--- Excerpt provided ---

Concretely, in one embodiment, since the second covering part 132 is not adhered on the adhesive layer 120, the second covering part 132 of the conductive layer 130 can be removed directly (for example, splitting the second covering part 132 from the first covering part 131 by applying frictional force or any other mechanical approaches). In this embodiment, the filter pattern formed by the first covering part 131 of the conductive layer 130 achieves filtering on the passing electromagnetic waves.

It is to be noted that, in the above embodiment, viscosity or adhesive force between the adhesive layer 120 and the first covering part 131 of the conductive layer 130 are not limited to be generated by heating. In some embodiments, heating, cooling, and/or exerting pressure, or a combination thereof may be applied to generate the viscosity or the adhesive force according to the material properties of the adhesive layer 120 and the conductive layer 130. In one embodiment, viscosity or adhesive force may be generated between the adhesive layer 120 and the conductive layer 130 by exerting pressure on the first covering part 131 of the conductive layer 130 covering on the adhesive layer 120, and thus heating may be optional. In one embodiment, viscosity or adhesive force may be generated by cooling the adhesive layer 120 and the conductive layer 130. In one preferred embodiment, heating and exerting pressure may be adopted in combination to increase the yield rate of manufactured filters of satisfactory quality.

In an embodiment, step S301 where the adhesive layer 120 is defined on the surface of the substrate 110 according to the filter pattern includes printing the adhesive layer 120 on the surface of the substrate 110 according to the filter pattern. For example, the filter pattern may be printed out with toner on paper by utilizing a printer. Alternatively, in some embodiments, the filter pattern may also be defined on the adhesive layer 120 on the surface of the substrate 110 by coating, dyeing, or ink-jet, and is not limited to using a toner-based printer.

In an embodiment, step S303 where the adhesive layer 120 and the conductive layer 130 are heated includes covering the conductive layer 130 by a film; and heating and exerting pressure on the film, the conductive layer 130, the adhesive layer 120 and the substrate 110 at the same time. Heating and exerting pressure may be performed at the same time with a flat-clamp-type or drum-type laminator and a heating platform, for example, through a general laminator and heating platform available on the market. In one embodiment, the film is a plastic film used in a laminator.

As an example, in the manufacturing method according to the embodiments of the disclosure, a filter can be rapidly manufactured and developed by utilizing a laminator as a heating platform and a home printer. The laminator and the home printer are commonly available on the market at consumer-level prices. By the manufacturing method according to the embodiments of the disclosure, after the dimensions and the filter pattern of the filter are designed according to the application requirements, the filter pattern may be printed (i.e., the adhesive layer 120 may be defined) on a paper (i.e., the substrate 110) through a printer. The upper layer of the printed paper is sequentially covered by a layer of metal foil (i.e., the conductive layer 130) and a laminating plastic film and then the printed paper covered with the film is fed into the laminator. During the heating process of the laminator, the metal foil is heated and thus adhered on the filter pattern defined by toner (i.e., the first covering part 131), and not likely to be adhered to the area (i.e., the second covering part 132) not defined by the toner. Therefore, in the manufacturing method according to the embodiments of the disclosure, the designed filter pattern may be effectively transfer-printed on paper indirectly with a metal material. Then, after the plastic film and the excess metal material not adhered to the paper are removed, the remaining metal material forms the filter pattern which is accordingly a filter available for use, also referred to as a printable filter.

---

### Task to complete
In the excerpt on filter manufacturing, which two commonly available devices can be used to make a filter rapidly?

--- Data listing ---

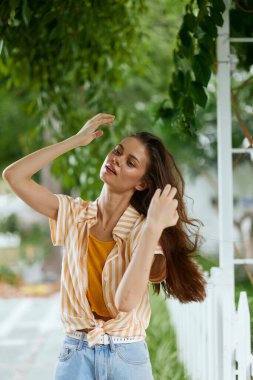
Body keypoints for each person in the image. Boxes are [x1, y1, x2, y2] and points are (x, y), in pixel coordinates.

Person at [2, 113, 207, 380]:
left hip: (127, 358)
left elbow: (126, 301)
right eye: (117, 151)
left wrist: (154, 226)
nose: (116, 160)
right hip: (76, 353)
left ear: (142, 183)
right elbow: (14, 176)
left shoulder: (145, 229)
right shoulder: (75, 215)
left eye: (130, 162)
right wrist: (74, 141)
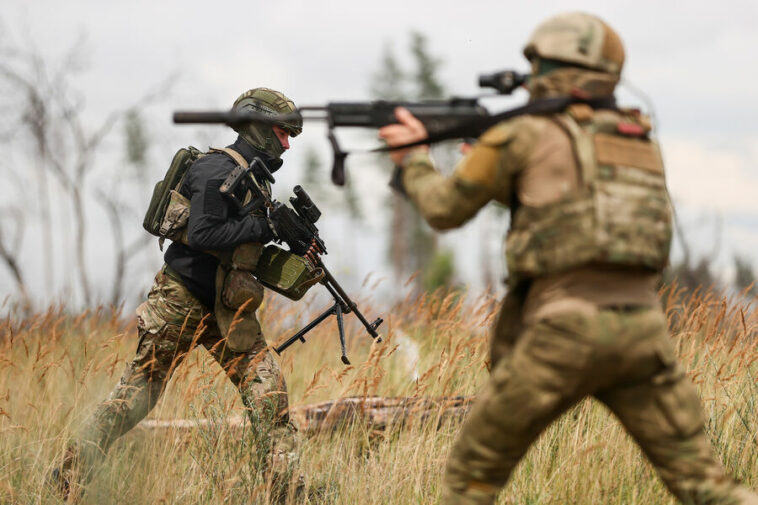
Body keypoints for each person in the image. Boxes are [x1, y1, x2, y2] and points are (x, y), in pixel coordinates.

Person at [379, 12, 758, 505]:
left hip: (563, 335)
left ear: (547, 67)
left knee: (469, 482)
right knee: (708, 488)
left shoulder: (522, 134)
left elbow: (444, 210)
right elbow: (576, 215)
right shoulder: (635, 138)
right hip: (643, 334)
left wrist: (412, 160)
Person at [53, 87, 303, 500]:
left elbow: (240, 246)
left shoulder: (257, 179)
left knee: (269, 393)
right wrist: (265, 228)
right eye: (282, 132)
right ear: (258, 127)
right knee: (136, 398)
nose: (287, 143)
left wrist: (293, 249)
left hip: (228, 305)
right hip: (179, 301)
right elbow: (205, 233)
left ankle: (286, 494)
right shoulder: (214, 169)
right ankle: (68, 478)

---

### Finished task
A laminator, used as a heating platform, and a home printer.